Instructions to follow
Switch every "Ski Holidays" in the material below to "Ski Trips" and write the lines out again with nothing else changed. Leave the pictures out.

** Dataset entries follows **

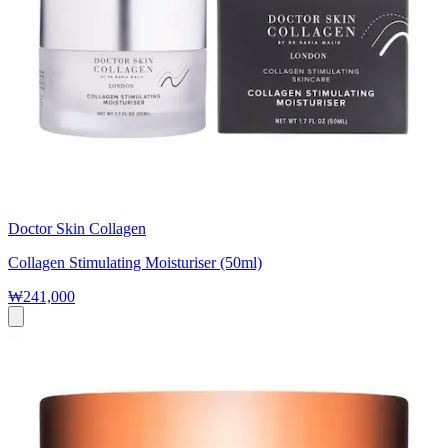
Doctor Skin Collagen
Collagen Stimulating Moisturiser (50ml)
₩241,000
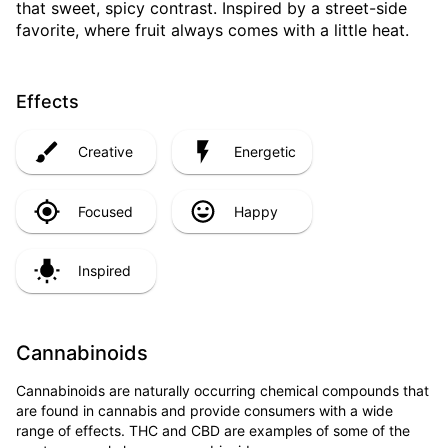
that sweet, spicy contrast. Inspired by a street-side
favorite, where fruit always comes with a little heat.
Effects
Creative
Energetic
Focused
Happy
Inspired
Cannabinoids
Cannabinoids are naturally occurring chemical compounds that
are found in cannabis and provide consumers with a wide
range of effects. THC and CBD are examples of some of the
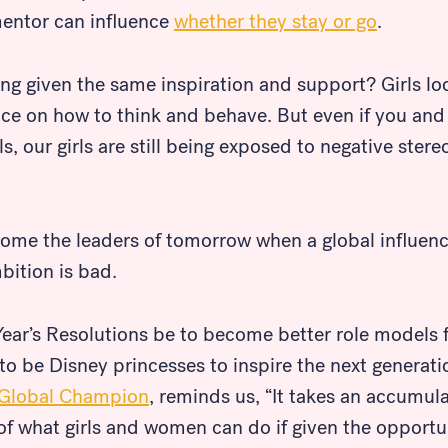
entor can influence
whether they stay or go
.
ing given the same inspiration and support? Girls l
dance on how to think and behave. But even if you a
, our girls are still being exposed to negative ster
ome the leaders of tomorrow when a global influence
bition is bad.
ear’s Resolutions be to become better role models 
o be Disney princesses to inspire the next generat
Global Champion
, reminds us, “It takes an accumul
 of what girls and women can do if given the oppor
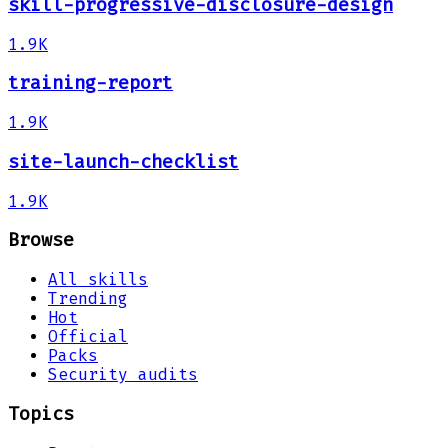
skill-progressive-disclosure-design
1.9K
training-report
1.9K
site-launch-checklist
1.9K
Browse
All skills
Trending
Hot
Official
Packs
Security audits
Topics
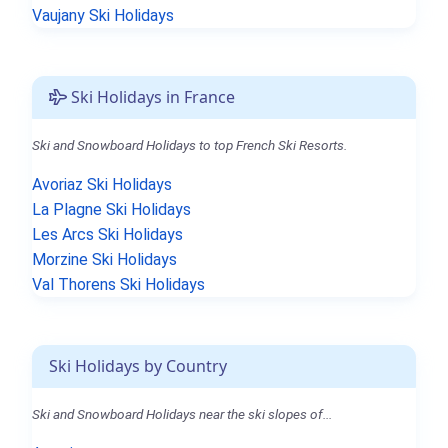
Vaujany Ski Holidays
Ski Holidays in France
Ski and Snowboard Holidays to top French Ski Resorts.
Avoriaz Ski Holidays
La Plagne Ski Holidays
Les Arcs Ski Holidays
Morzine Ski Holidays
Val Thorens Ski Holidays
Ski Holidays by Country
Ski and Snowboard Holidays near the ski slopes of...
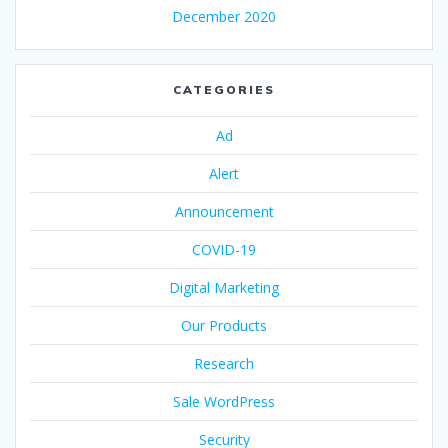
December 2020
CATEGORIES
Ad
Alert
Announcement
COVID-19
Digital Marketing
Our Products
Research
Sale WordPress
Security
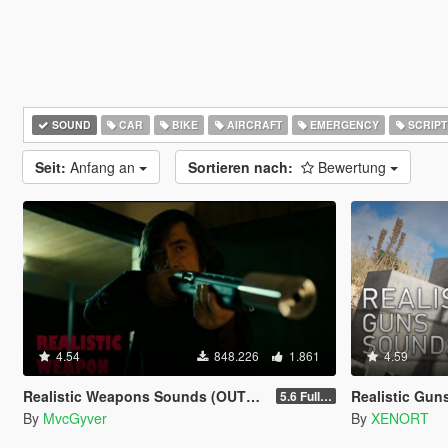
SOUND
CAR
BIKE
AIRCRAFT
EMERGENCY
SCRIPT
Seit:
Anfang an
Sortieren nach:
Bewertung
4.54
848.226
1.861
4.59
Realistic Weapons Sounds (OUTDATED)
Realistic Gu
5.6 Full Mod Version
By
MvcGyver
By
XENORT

** End of Dataset entries **

Task solution
Doctor Skin Collagen
Collagen Stimulating Moisturiser (50ml)
₩241,000
that sweet, spicy contrast. Inspired by a street-side
favorite, where fruit always comes with a little heat.
Effects
Creative
Energetic
Focused
Happy
Inspired
Cannabinoids
Cannabinoids are naturally occurring chemical compounds that
are found in cannabis and provide consumers with a wide
range of effects. THC and CBD are examples of some of the
entor can influence
whether they stay or go
.
ing given the same inspiration and support? Girls l
dance on how to think and behave. But even if you a
, our girls are still being exposed to negative ster
ome the leaders of tomorrow when a global influence
bition is bad.
ear’s Resolutions be to become better role models 
o be Disney princesses to inspire the next generat
Global Champion
, reminds us, “It takes an accumul
 of what girls and women can do if given the oppor
skill-progressive-disclosure-design
1.9K
training-report
1.9K
site-launch-checklist
1.9K
Browse
All skills
Trending
Hot
Official
Packs
Security audits
Topics
Vaujany Ski Trips
Ski Trips in France
Ski and Snowboard Holidays to top French Ski Resorts.
Avoriaz Ski Trips
La Plagne Ski Trips
Les Arcs Ski Trips
Morzine Ski Trips
Val Thorens Ski Trips
Ski Trips by Country
Ski and Snowboard Holidays near the ski slopes of...
December 2020
CATEGORIES
Ad
Alert
Announcement
COVID-19
Digital Marketing
Our Products
Research
Sale WordPress
Security
SOUND
CAR
BIKE
AIRCRAFT
EMERGENCY
SCRIPT
Seit:
Anfang an
Sortieren nach:
Bewertung
4.54
848.226
1.861
4.59
Realistic Weapons Sounds (OUTDATED)
Realistic Gu
5.6 Full Mod Version
By
MvcGyver
By
XENORT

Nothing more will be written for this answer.